Exercise goal> Search the records for the word "นสถาน" and copy every line in which it occurs.

Task inputs>
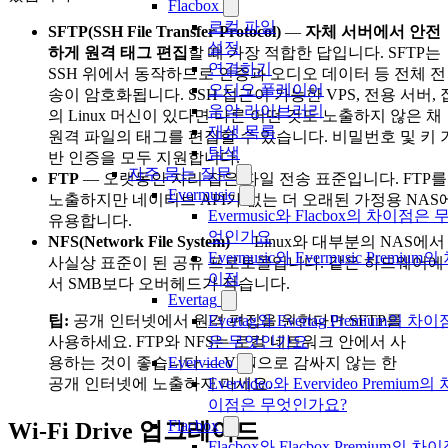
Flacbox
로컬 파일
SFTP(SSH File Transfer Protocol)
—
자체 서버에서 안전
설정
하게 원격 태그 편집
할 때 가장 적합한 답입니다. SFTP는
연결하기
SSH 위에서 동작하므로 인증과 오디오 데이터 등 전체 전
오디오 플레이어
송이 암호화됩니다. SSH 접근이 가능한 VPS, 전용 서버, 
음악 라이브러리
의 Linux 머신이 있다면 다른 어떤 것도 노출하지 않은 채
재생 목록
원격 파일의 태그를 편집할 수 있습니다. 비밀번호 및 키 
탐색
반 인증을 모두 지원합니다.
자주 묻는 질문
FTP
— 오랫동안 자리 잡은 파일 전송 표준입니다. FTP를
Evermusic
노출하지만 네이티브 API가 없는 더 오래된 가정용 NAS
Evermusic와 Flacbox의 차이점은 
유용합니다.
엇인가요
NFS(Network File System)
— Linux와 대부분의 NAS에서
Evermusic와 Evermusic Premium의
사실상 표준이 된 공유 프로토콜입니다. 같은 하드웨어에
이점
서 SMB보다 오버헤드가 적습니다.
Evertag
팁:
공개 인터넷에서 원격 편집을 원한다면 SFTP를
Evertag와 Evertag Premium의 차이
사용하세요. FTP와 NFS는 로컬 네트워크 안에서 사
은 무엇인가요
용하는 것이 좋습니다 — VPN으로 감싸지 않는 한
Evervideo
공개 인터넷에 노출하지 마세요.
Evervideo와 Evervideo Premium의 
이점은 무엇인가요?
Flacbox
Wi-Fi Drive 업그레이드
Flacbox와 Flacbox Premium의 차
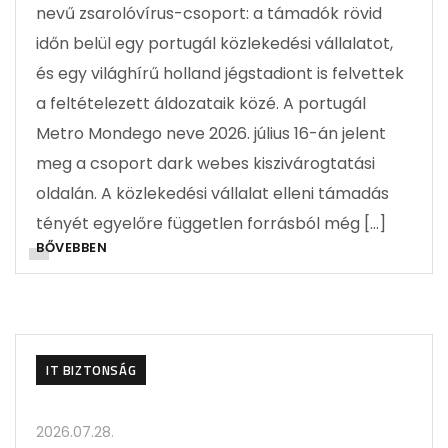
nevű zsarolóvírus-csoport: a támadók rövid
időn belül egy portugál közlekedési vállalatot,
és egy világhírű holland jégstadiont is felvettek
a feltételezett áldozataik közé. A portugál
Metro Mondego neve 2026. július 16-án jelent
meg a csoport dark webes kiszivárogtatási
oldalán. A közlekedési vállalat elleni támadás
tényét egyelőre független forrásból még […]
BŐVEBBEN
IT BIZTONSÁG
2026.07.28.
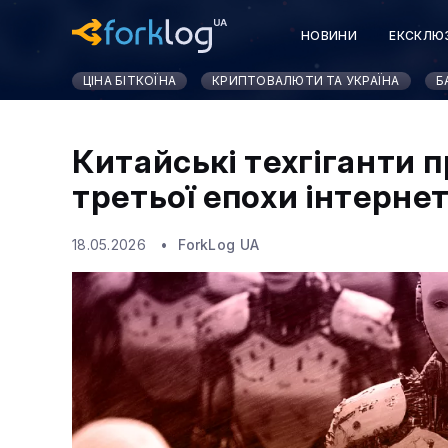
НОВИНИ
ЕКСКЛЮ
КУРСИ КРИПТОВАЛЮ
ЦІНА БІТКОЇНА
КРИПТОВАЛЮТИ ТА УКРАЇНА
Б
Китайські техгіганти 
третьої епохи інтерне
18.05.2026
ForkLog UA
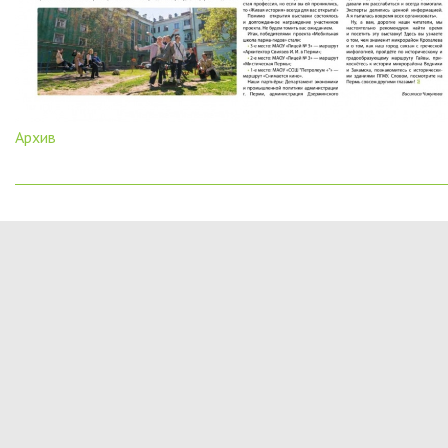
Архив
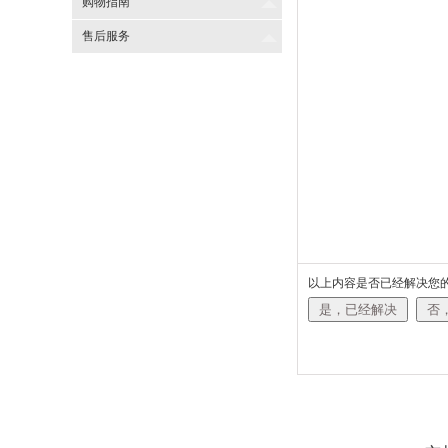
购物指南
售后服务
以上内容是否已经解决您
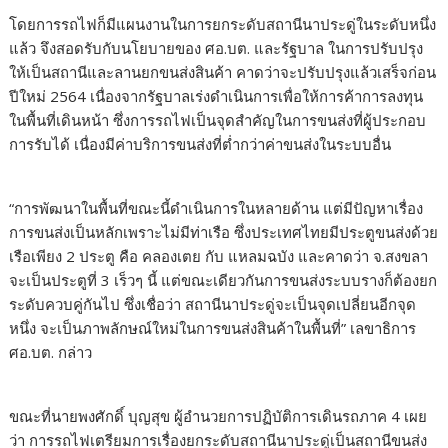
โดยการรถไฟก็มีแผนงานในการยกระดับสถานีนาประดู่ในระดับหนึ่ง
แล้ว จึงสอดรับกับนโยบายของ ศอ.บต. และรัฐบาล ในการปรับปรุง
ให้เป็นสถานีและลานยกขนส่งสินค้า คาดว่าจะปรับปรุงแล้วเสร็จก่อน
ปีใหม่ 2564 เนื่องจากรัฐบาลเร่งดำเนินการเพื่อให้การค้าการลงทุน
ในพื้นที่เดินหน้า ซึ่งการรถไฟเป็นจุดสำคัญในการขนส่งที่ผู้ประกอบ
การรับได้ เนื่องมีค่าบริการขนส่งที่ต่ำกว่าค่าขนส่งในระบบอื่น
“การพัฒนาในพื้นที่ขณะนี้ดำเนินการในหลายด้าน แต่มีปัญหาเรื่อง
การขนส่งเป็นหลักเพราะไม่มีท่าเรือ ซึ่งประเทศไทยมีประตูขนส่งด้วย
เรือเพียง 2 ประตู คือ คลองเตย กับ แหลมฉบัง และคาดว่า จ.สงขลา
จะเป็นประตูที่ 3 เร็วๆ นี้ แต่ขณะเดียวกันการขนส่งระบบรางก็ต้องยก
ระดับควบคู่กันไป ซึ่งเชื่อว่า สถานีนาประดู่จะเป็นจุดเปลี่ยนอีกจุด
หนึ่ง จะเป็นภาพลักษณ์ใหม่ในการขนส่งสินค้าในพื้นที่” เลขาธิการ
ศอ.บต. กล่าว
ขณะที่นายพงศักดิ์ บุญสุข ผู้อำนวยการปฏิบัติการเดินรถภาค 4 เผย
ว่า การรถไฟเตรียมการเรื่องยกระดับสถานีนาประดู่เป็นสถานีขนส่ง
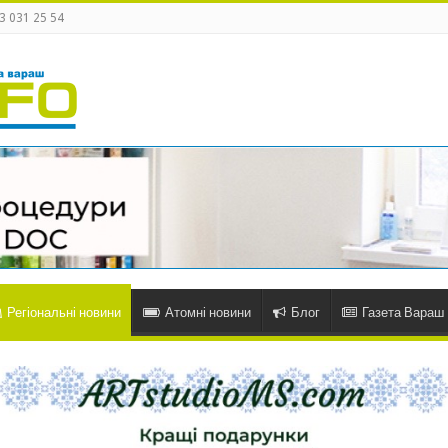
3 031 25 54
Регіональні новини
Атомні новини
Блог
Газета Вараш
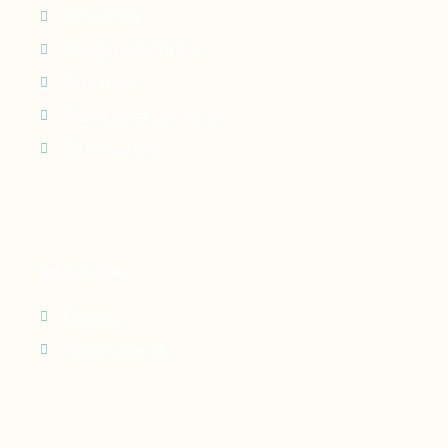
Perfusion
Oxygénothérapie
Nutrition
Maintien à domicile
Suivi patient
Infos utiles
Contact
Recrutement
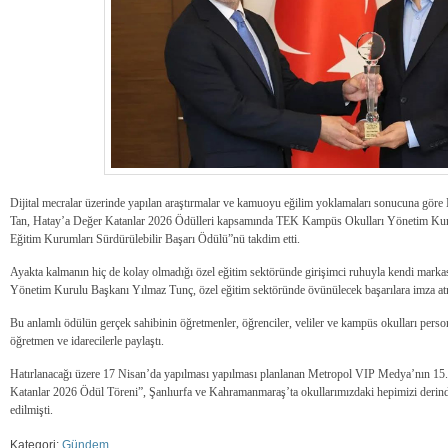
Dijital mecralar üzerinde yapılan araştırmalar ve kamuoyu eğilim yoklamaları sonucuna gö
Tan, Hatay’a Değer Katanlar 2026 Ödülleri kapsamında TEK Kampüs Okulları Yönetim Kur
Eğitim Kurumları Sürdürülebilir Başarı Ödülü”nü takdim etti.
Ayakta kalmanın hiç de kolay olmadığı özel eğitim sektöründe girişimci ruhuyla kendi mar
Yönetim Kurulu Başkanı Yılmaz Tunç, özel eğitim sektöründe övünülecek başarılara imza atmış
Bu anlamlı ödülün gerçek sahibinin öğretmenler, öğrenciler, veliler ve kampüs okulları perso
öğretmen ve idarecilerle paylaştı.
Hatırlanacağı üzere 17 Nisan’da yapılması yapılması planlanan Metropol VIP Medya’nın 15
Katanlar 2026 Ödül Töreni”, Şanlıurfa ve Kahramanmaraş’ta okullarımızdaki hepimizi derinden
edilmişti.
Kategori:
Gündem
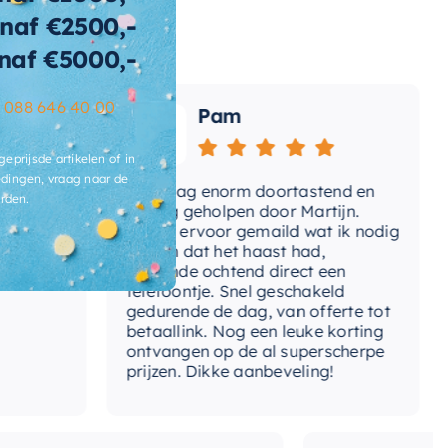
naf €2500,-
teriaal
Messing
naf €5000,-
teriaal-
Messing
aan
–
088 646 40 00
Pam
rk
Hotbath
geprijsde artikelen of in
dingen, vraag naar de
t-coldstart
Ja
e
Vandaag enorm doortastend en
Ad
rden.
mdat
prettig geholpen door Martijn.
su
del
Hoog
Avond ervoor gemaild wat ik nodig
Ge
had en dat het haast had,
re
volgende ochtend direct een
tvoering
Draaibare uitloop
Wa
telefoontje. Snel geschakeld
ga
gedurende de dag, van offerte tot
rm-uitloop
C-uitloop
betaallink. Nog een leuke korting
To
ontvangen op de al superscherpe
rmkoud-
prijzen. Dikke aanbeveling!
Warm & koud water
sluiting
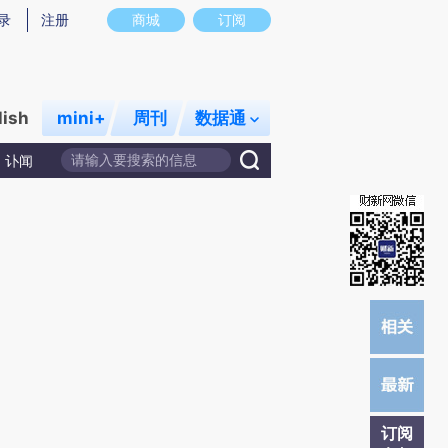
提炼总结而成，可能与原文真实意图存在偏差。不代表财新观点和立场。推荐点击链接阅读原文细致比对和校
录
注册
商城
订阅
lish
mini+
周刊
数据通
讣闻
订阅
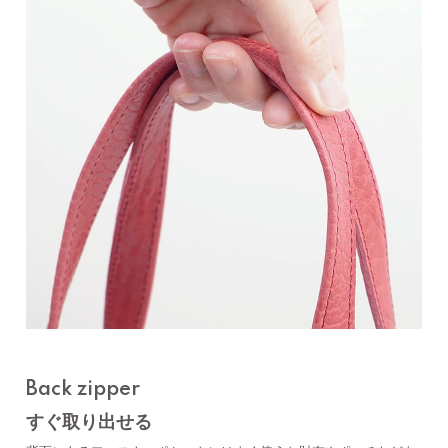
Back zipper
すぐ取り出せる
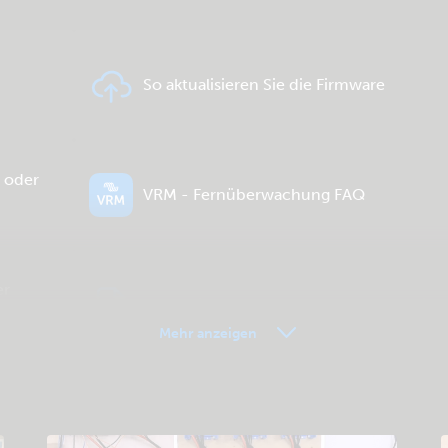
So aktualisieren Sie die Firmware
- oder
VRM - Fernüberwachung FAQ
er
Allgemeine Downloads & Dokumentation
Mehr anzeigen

Task solution>
ให้เป็นสถานีและลานยกขนส่งสินค้า คาดว่าจะปรับปรุงแล้วเสร็จก่อน
ว่า การรถไฟเตรียมการเรื่องยกระดับสถานีนาประดู่เป็นสถานีขนส่ง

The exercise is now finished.